Une colle de complément (fixateur de chaux, liant-colle) naturelle, fait une peinture de chaux saine et vraiment "verte".
Mais dès que l'on ajoute dans la chaux des produits synthétiques tels que le styrène butadiène, les résines PVA/EVA, le latex... on est plus dans une peinture naturelle saine ni dans une peinture écologique.
Si vous achetez une peinture de chaux contenant : des pigments synthétiques, des biocides, des suspensifs, des agents divers... votre peinture de chaux devient "suspecte".

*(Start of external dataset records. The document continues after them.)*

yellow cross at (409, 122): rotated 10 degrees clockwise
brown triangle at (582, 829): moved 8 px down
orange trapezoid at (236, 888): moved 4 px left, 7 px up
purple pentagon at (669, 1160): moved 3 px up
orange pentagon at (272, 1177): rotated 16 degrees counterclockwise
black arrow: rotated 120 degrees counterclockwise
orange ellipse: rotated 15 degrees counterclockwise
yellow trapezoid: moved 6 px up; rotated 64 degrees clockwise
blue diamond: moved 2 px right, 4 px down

Si vous optez également pour une sous-couche d'accroche commercialisée actuellement pour peindre à la chaux sur des supports non adaptés (placo, ciment, peintures...), vous perdez également tout le bénéfice de la chaux. Ces sous-couche d'accroche sont à 98% constituées de sables ou de silice ou de poudre de marbre ou de craie + des résines polymérisées (latex synthétique, acryliques, colle PVA...).
On prône la chaux comme un produit écologique par excellence.
La réalité est bien différente : la production de chaux comme celle du ciment implique un indice carbone élevé (machines industrielles) + un impact environnemental non négligeable (carrières) + une production énergivore (fours à très hautes températures).
De plus, l'ajout de produits synthétiques pour favoriser l'adhérence, le glissant, la couleur... dans les produits à base de chaux , dénature complètement la chaux et lui font perdre ses qualités.